Finn set up a little way down the shoreline, rod in hand, line cast into the surf.
The sky was painted in pink, purple and gold, one of those sunsets that makes me want to reach for my watercolours. Like a gift from God, the ultimate artist.
I walked barefoot along the shore. A seagull glided low across the water, its clean arc loosening something in my chest, then my shoulders, then my jaw.
We didn’t talk much. He wasn’t crying. He wasn’t breaking. He was just… quiet.
I settled beside Ned and watched the tide breathe itself in and out.
Salt and the smoke from Finn's cigarette in the air.
“Can you shine the light on my lure?”
“Like this?”
“Yeah.

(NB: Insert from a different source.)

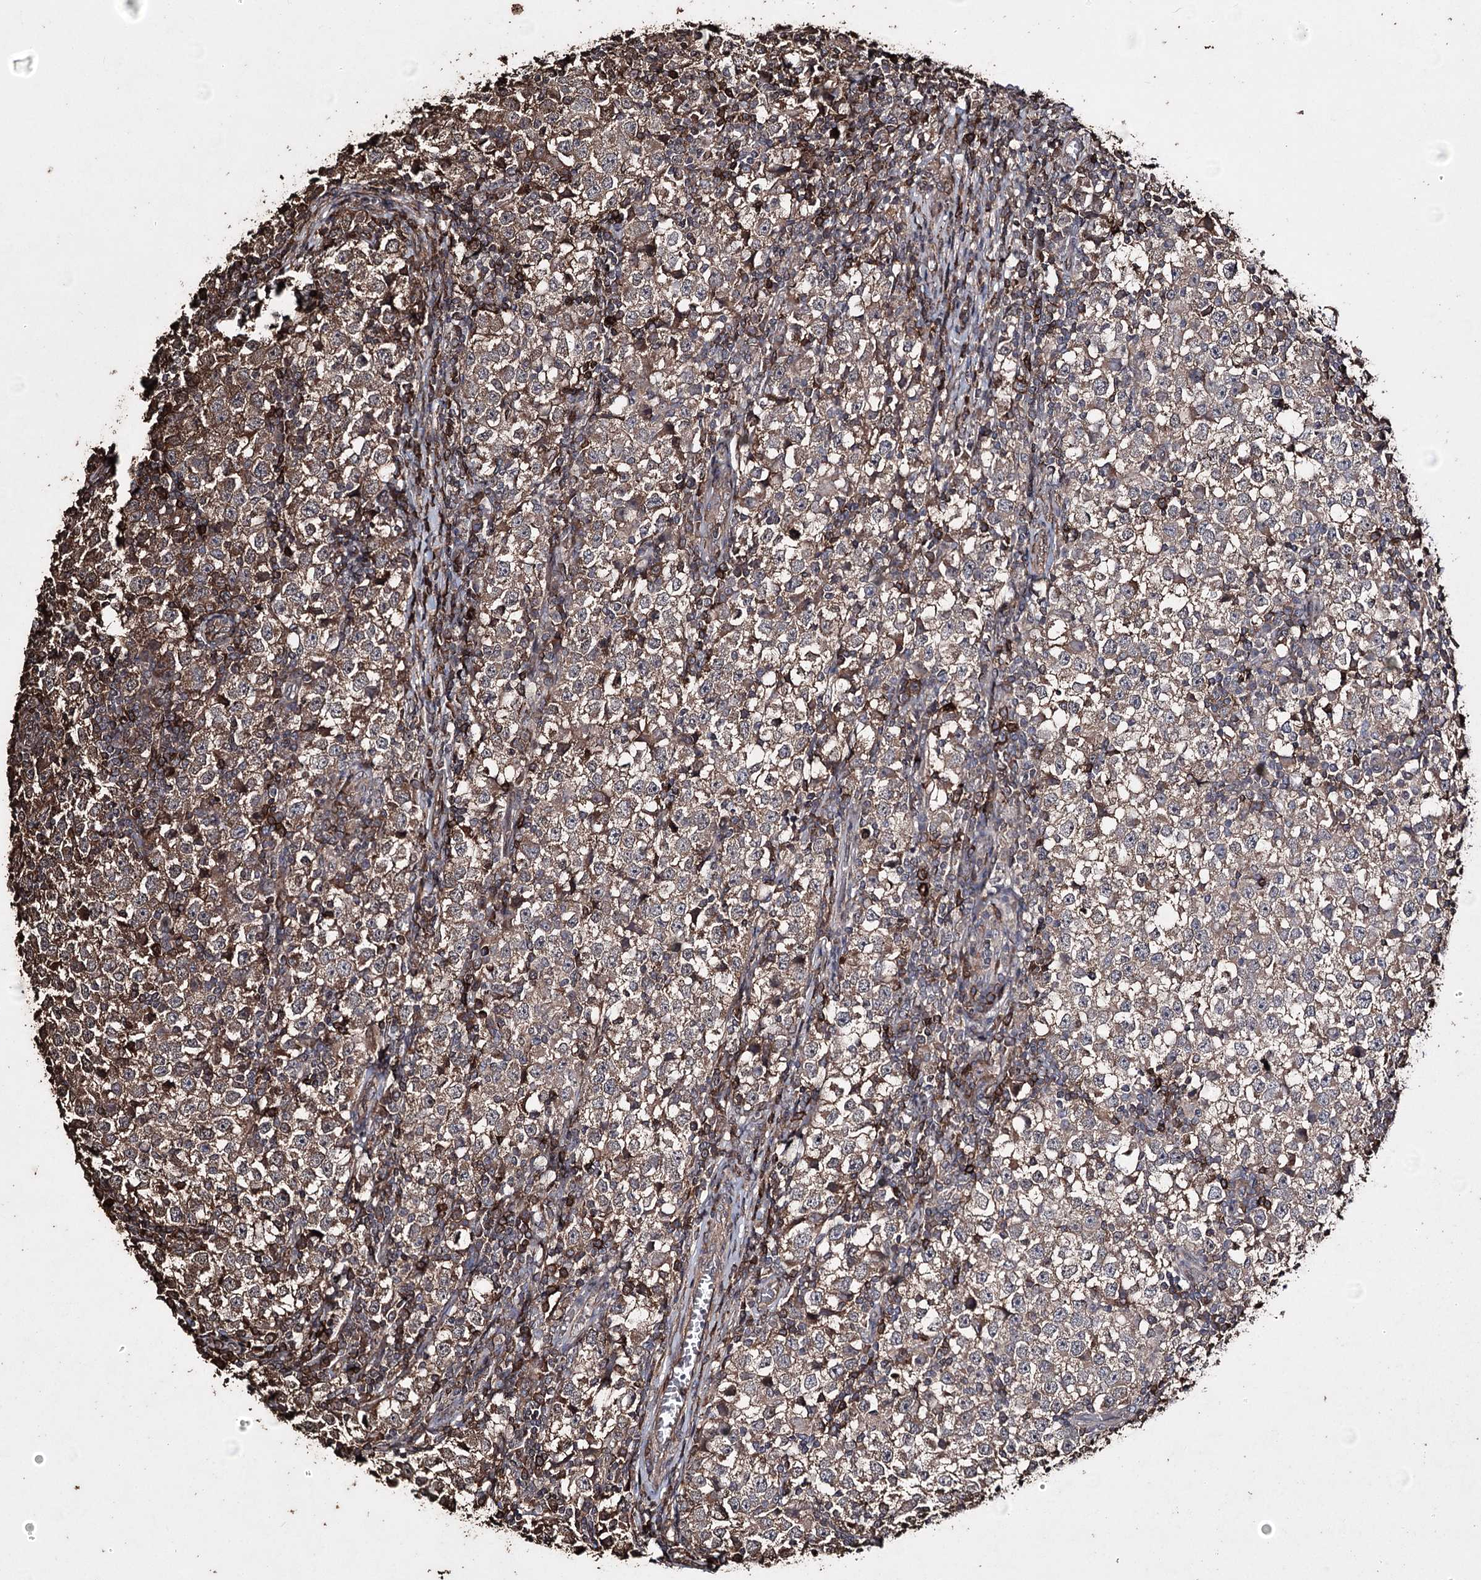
{"staining": {"intensity": "weak", "quantity": "25%-75%", "location": "cytoplasmic/membranous"}, "tissue": "testis cancer", "cell_type": "Tumor cells", "image_type": "cancer", "snomed": [{"axis": "morphology", "description": "Seminoma, NOS"}, {"axis": "topography", "description": "Testis"}], "caption": "Protein expression analysis of human testis seminoma reveals weak cytoplasmic/membranous staining in approximately 25%-75% of tumor cells.", "gene": "ZNF662", "patient": {"sex": "male", "age": 65}}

That’s good.”
Everything was still.
The ocean moved like breath.
The world felt held.
And I thought that maybe I’d done something small but good. That sitting beside someone in silence could keep the dark away.
He smiled once, faint and faraway.
I remember thinking he looked calm.
That he was OK.
When he dropped me back home, I felt light.
Like I’d been someone’s guardian angel for the night.
We didn’t hug.
Didn’t touch.
Didn’t need to.
Just two people sitting with the sea.
One trying to live through the night, and the other believing she’d helped him do it.

LOGISTICS
With Dion, at night the spa hissed around us, his forever steaming off my skin.
By morning it was something else entirely.
The weight of real life was too much for him. Laughter he could do. Art, effortlessly. But the small, relentless logistics of living — bills, groceries, the school run, the broken fence, the overdue notice on the bench — that's where he came undone. He'd drift somewhere between avoidance and self-pity while I carried it, the way I always had, the way I was starting to suspect I always would.
One night I sent the text that cracked the veneer.
"I need someone who can meet me halfway."
His reply came hours later.
I wasn't enough.
I put the phone down and stood in the kitchen for a long time, listening to the house.
Just friends, then. Again.
I knew what that meant.
I just wasn't ready to stop hoping it didn't.